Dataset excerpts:
┌──

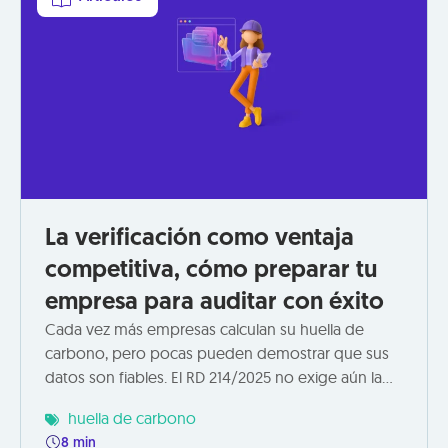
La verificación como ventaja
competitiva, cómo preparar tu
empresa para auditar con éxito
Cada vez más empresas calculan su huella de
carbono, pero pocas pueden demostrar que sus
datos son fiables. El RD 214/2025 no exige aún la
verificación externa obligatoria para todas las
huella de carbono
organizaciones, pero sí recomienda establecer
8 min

└──
┌──

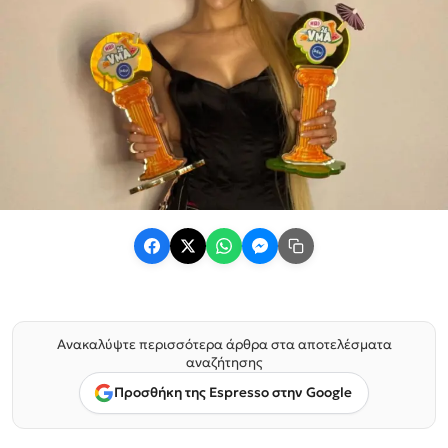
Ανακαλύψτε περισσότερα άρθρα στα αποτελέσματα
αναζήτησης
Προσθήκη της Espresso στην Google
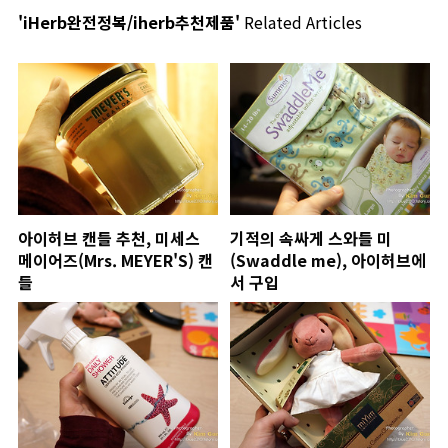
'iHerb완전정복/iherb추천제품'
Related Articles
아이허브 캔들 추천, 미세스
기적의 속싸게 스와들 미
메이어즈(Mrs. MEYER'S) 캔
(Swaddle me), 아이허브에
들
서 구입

└──
┌──

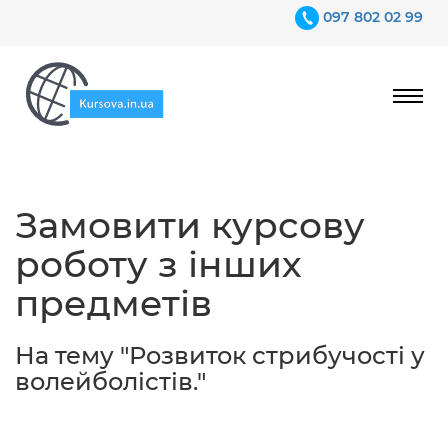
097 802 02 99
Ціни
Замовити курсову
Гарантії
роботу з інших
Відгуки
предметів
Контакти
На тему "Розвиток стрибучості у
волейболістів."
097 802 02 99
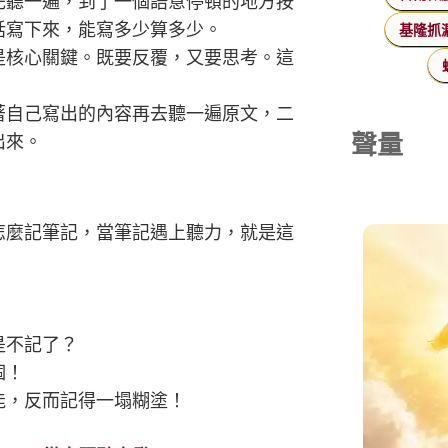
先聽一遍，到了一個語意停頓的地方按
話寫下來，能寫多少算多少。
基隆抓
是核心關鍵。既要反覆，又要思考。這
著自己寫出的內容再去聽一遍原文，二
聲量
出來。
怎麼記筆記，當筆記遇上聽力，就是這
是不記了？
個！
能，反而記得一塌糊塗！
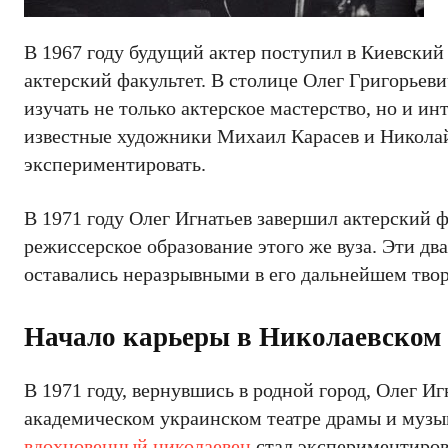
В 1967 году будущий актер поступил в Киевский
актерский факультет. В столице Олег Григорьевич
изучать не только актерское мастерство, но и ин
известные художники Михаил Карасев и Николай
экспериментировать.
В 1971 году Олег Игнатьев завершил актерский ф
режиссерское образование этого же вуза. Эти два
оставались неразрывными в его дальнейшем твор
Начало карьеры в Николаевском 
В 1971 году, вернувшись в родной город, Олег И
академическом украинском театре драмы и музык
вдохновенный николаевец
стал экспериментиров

└──

## Written task
Copy out, word for word, the text of the items from the line with "先聽一遍，到了一個語意停頓的地方按" to the line with "стал экспериментиров", including both of those lines. Leave out the pictures.

## Solved exercise
先聽一遍，到了一個語意停頓的地方按
話寫下來，能寫多少算多少。
基隆抓
是核心關鍵。既要反覆，又要思考。這
著自己寫出的內容再去聽一遍原文，二
聲量
出來。
怎麼記筆記，當筆記遇上聽力，就是這
是不記了？
個！
能，反而記得一塌糊塗！
В 1967 году будущий актер поступил в Киевский
актерский факультет. В столице Олег Григорьевич
изучать не только актерское мастерство, но и ин
известные художники Михаил Карасев и Николай
экспериментировать.
В 1971 году Олег Игнатьев завершил актерский ф
режиссерское образование этого же вуза. Эти два
оставались неразрывными в его дальнейшем твор
Начало карьеры в Николаевском 
В 1971 году, вернувшись в родной город, Олег И
академическом украинском театре драмы и музык
вдохновенный николаевец
стал экспериментиров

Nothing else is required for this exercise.